The cross-sectional association analyses do not indicate any causal relationships between loneliness and other prognostic significant conditions (Table 1). Widowhood, accumulating losses in old age, poor health and functioning, and living conditions may cause loneliness [4, 5]. Furthermore, both suffering from loneliness and its associates may be caused by other factors not tested in this study. The lack of in-depth interviews, clinical examinations including assessments of comorbidity, and cross-sectional data except mortality are the major weaknesses of the nationwide survey handicapping the reliable evaluation of causes and consequences of loneliness. It is possible that suffering from loneliness is not a mere risk indicator but a real risk factor in old age. In fact, psychosocial group intervention in our study population improved health, delayed cognitive decline, reduced all-cause mortality, and diminished the use of health care services of the participants [23].

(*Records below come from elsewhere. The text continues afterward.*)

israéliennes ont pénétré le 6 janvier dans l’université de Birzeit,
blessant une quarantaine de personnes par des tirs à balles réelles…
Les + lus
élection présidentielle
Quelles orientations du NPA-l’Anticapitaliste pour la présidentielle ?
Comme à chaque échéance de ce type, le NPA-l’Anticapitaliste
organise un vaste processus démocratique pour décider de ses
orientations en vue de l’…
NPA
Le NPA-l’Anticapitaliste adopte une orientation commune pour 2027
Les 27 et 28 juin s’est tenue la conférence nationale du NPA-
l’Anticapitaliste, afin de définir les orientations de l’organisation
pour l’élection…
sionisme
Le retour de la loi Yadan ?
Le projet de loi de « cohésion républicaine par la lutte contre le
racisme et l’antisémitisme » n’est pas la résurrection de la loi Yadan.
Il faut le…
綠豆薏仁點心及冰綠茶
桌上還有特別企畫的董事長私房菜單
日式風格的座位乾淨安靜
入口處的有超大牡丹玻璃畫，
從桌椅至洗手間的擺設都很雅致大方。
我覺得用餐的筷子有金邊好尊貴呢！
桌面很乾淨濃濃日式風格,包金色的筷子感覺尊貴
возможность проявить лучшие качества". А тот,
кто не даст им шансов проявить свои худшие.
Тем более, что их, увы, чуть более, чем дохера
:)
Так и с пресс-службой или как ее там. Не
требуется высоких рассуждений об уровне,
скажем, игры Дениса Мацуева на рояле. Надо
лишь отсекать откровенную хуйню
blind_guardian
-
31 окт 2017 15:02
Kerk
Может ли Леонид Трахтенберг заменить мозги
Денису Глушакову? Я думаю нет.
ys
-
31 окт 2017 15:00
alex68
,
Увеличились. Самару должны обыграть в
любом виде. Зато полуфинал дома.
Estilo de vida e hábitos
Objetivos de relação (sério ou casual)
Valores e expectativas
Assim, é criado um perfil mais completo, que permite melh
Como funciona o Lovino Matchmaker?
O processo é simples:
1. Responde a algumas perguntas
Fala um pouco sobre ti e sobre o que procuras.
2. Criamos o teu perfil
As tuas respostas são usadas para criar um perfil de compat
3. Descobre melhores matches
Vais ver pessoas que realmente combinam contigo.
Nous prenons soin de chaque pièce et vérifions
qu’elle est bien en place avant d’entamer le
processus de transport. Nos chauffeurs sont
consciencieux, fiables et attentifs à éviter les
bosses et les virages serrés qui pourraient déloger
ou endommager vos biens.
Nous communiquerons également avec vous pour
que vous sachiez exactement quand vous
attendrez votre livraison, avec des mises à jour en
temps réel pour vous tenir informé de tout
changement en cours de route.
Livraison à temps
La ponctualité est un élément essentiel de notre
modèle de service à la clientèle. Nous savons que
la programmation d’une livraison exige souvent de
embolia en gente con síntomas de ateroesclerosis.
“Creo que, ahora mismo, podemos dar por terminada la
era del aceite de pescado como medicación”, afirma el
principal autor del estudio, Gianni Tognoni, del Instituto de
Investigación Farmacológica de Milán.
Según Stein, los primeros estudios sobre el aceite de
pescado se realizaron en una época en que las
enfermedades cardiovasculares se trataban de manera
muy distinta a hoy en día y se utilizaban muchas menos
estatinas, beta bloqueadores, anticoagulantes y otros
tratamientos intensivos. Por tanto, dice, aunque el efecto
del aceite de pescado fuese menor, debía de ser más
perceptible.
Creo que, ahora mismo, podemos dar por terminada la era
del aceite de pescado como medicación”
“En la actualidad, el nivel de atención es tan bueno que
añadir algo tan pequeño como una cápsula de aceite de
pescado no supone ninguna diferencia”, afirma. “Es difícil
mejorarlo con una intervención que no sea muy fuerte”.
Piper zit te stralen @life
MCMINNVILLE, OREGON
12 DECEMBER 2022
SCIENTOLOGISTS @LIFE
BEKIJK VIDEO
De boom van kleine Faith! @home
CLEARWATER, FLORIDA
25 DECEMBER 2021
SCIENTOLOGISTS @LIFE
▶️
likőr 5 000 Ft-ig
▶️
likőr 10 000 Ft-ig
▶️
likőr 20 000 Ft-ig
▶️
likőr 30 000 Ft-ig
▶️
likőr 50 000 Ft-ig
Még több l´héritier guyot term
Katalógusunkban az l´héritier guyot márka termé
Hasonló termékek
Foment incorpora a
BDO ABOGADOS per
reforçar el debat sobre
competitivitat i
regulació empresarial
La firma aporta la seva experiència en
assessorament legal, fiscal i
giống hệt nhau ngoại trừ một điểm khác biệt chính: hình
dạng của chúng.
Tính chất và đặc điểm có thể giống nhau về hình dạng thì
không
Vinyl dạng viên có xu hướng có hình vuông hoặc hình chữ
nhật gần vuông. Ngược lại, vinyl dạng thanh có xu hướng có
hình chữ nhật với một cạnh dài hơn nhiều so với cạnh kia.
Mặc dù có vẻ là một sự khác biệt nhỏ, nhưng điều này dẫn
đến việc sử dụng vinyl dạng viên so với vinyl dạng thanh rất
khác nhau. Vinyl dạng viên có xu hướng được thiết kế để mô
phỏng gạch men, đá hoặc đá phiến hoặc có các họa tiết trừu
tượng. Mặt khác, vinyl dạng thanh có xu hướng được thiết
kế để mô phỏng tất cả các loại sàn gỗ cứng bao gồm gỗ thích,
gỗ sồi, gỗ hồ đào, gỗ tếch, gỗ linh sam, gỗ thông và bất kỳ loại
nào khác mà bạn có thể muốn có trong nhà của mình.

The associations of loneliness with mortality seemed to diminish with deteriorating the subjective health suggesting the emerging importance of diseases in old age. The subjective health has been suggested to be sensitive and comprehensive measure of general health status and significant predictor of mortality [25]. Subjective health has a biological basis showing a graded association, for example, with laboratory values, and it covers a broad spectrum of health conditions [25]. Although the association between loneliness and mortality seemed to diminish with deteriorating health, it remained significant after controlling for subjective health suggesting that the excess mortality was not explained by illnesses alone.

Most importantly, the excess mortality of lonely people adjusted for age, gender, and subjective health increased continually with the passing of time suggesting that suffering from loneliness is not merely a consequence of acute changes in the health and living conditions but may aggravate mechanisms leading to impaired long-term survival prognosis. It is conceivable that controlling for all possible associates, for example, need for daily help, dwelling, and weekly physical exercise hobbies, gradually abolished the statistical significance of the predictive value of loneliness. These associates themselves were strong risk indicators in the present population sample. Apart from age and gender, subjective need for daily help appeared to be both the closest associate of loneliness and most powerful confounder in the survival analyses. To some extent, both issues may indicate unfulfilled expectations to other people and society.

Earlier analyses of the present sample have shown that feelings of loneliness were not associated with social isolation or lesser quantities of contacts but were associated with expectations of social contacts and experienced quality of relationships [4, 5]. Consequently, the results support the view that loneliness, a risk indicator independent of social nets and contacts, is, at least partly, a reflection of inner negative feelings and general attitudes toward life [24]. In this respect, the observation about the close relationship between need for help and suffering from loneliness is of particular interest. This result also helps to understand surprisingly clear positive treatment effects of the psychosocial group interventions on selected voluntary persons of this population sample [23].

Interestingly, suffering from loneliness had a more powerful effect on survival in men than women. Whilst older men expressed suffering from loneliness less often than women, they experienced more harmful associates of loneliness. This observation supports the view that the threshold for feeling lonely is lower in women than men or that women admit easier their feelings of loneliness and may have more expectations for satisfying social contacts [6, 11]. The present new finding raises questions about whether the intensity of loneliness or stress reactions caused by loneliness is stronger in men than women.